When printing and sharing online, please always include the following credits:
Artist's name | A Sanctified Art LLC | sanctifiedart.org

From the artist:

Full to the brim with joy. An existential crisis, like the last two years of the COVID pandemic, helps us all to appreciate the joy with which the father of the prodigal son celebrates.

This image depicts the joyful motion of a party, the lights in particular. The lines in this stained glass window design are inspired by photographs of light glowing and moving, dancing in the night. In the center circle, the shadow of a dancing silhouette repeats, echoing the way that we see figures move in two dimensions in the light of the night. In the corners of the window frame, architectural motifs that historically represent the Holy Trinity reflect the light as though shining themselves.

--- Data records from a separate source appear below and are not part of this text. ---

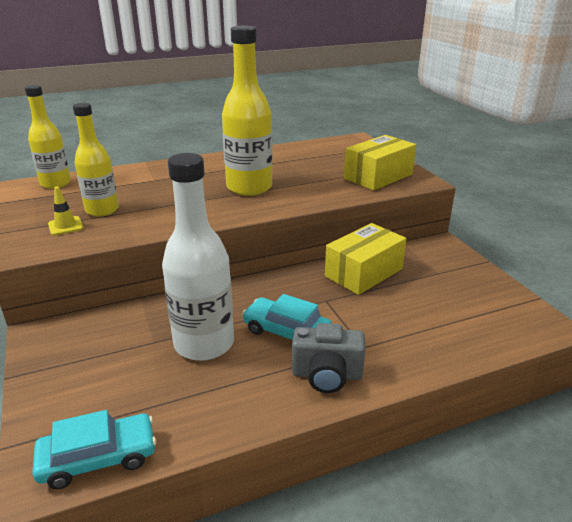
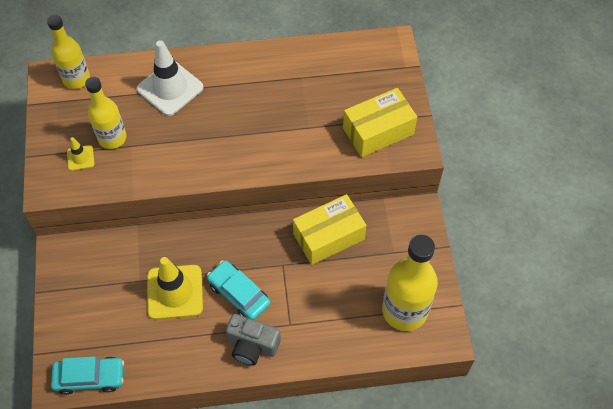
camera: 15 degrees right, 30 degrees up
(159, 178) = (170, 88): none -> white traffic cone
(204, 344) = (175, 292): white bottle -> yellow traffic cone
(249, 188) = (248, 126): yellow bottle -> yellow bottle (404, 310)

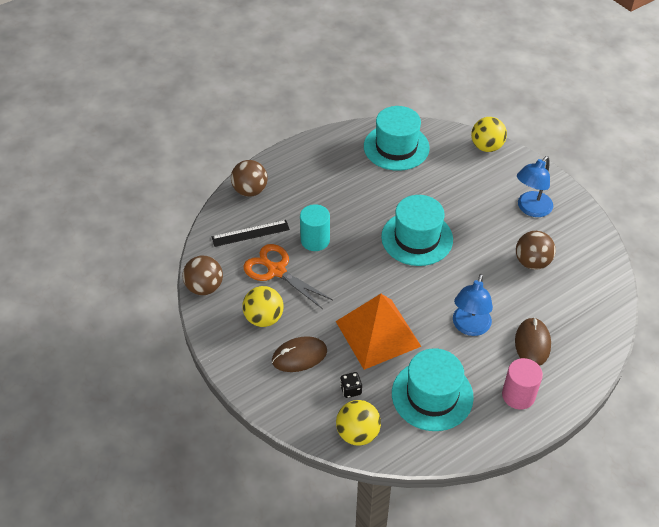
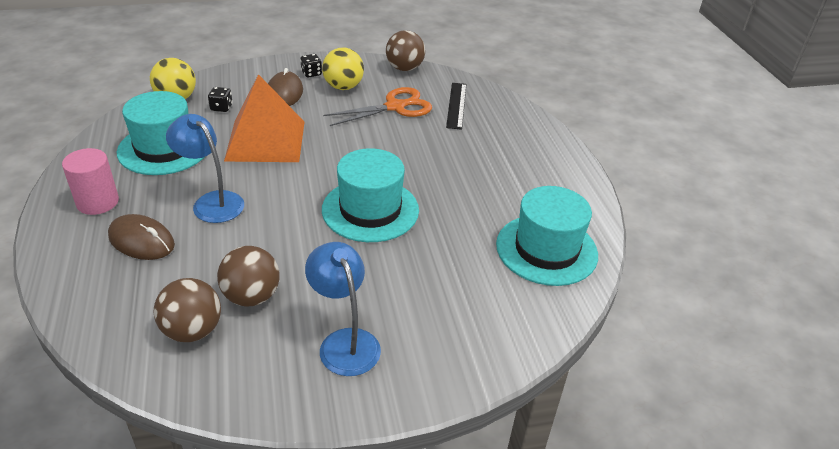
camera: 110 degrees right, 10 degrees down
(250, 190) = (520, 119): brown ball -> brown ball (192, 331)
(253, 352) = (311, 73): none -> black dice
(315, 240) = (419, 139): turquoise cylinder -> none
(486, 147) = (506, 349): yellow ball -> none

Thinking about an expansive Lent as I worked on this paper lace, this image became all about joy. Joy that is misunderstood. Joy as an act of resistance. Inexplicable joy. In an expansive understanding, the joy that the father is experiencing makes sense. He shows an uncharacteristic willingness to celebrate inexplicably with joy.

How can we notice and give grace to those who are experiencing inexplicable joy—particularly when it is an act of resistance? Where can we enter into their joy? Where in our own lives can we celebrate despite the incongruence of joy and pain, joy and discord, joy and anger?